• _WHAT NEEDS TO BE DONE_
Would you print the records below from the first line through the line containing "Figure 4. High", skipping the pictures?

• _GIVEN ENTRIES_
============================================================

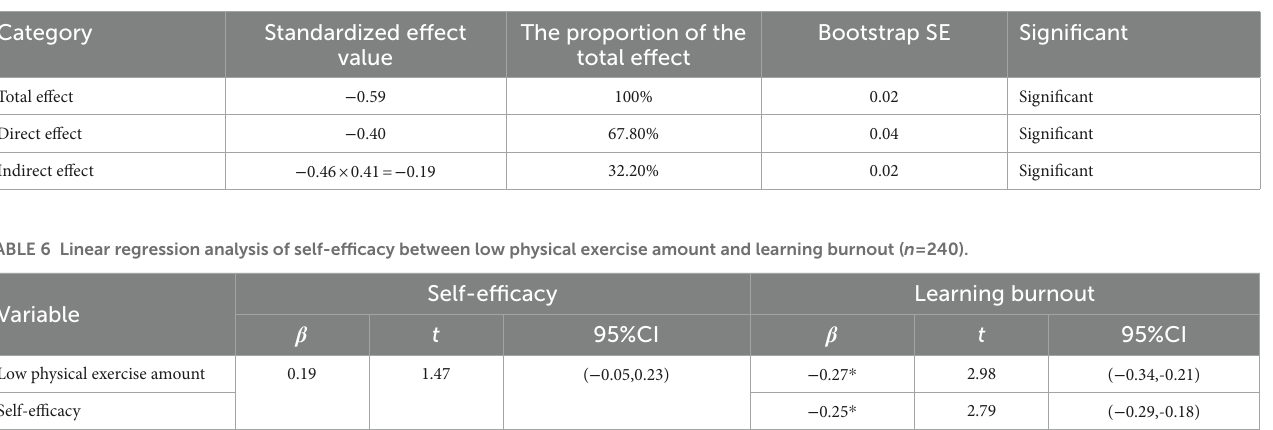
TABLE 7 Linear regression analysis of self-efficacy between moderate physical exercise amount and learning burnout ( n = 218).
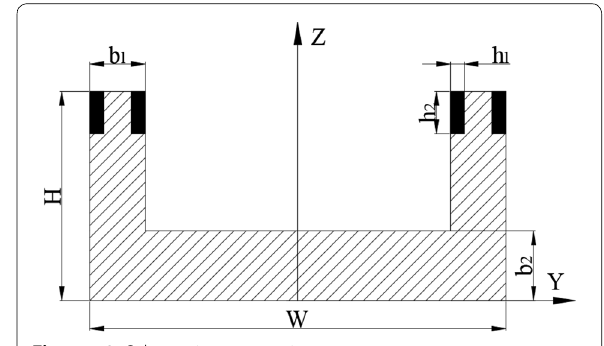
Figure 10 Schematic cross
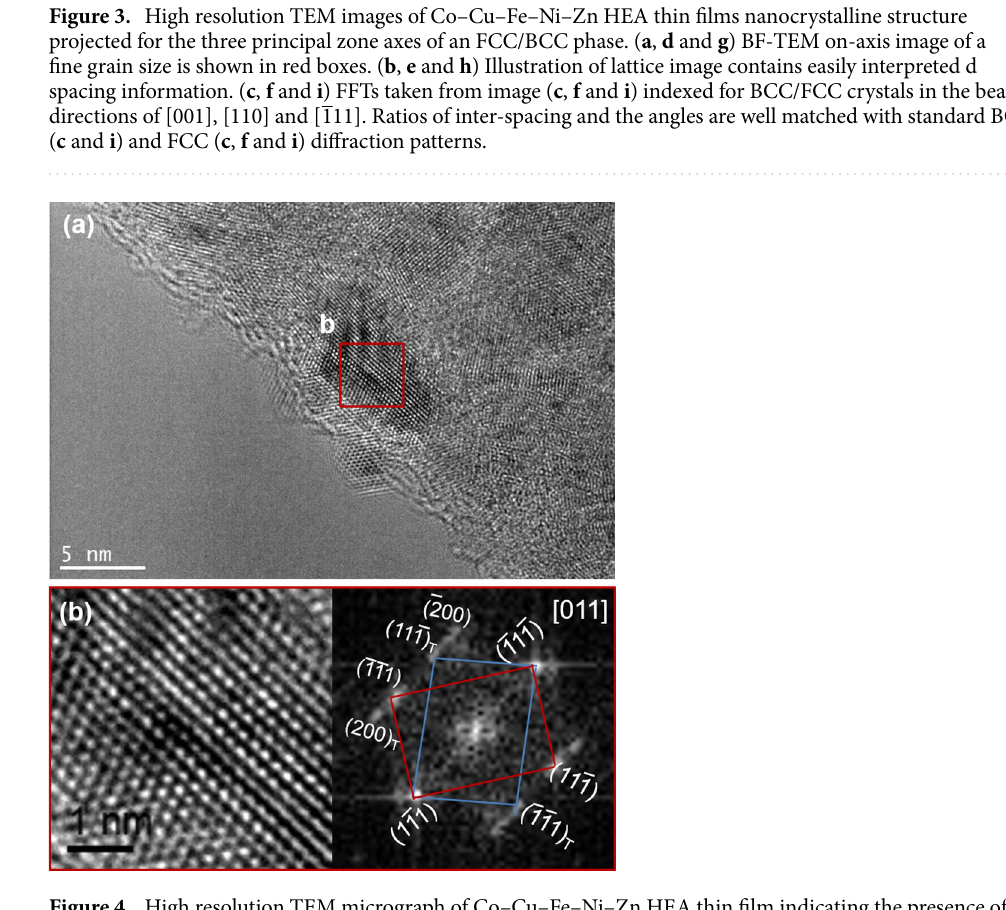
Figure 4. High resolution TEM micrograph of Co–Cu–Fe–Ni–Zn HEA thin film indicating the presence of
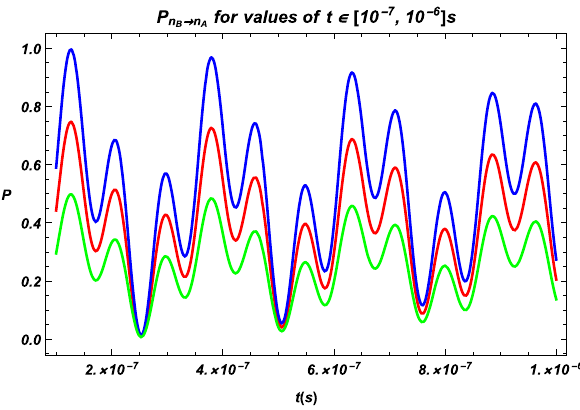
Fig. 1 Plots of P B → A ( t ) , for θ = π/ 3 (the red line), θ = π/ 4 (the blue line), θ = π/ 8 (the green line). In the plots, we con- sider n = 4 trapped ions in a harmonic potential, and the follow- ing values of the resonance frequencies of the atomic spins splitting (cid:14)ω / 2 π( MHz ) = − 11 . 8 ; − 3 . 7 ; 3 . 9 ; 12 andofthecouplingconstants i J ij ( Hz ) : J 1 , 2 = J 3 , 4 = 479 ; J 1 , 3 = J 2 , 4 = 349; J 1 , 4 = 273 ; J 2 , 3 =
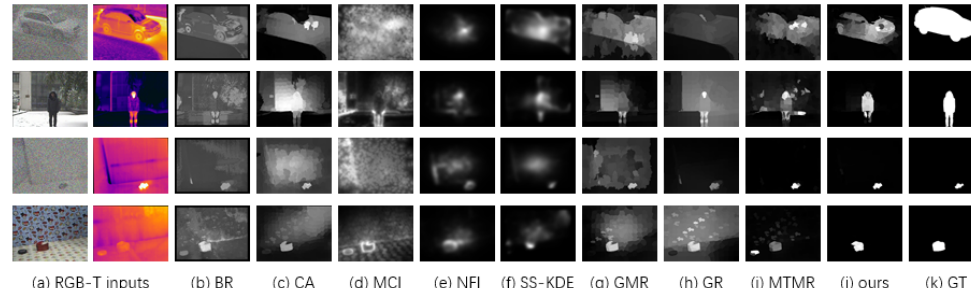
Figure 4. Sample results of the proposed approach and other baseline methods with the fusion of RGB and thermal inputs. ( a ) The first two columns are the origin RGB images and thermal images.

============================================================

• _SOLUTION FOR THIS PROBLEM_
TABLE 7 Linear regression analysis of self-efficacy between moderate physical exercise amount and learning burnout ( n = 218).
Figure 10 Schematic cross
Figure 4. High resolution TEM micrograph of Co–Cu–Fe–Ni–Zn HEA thin film indicating the presence of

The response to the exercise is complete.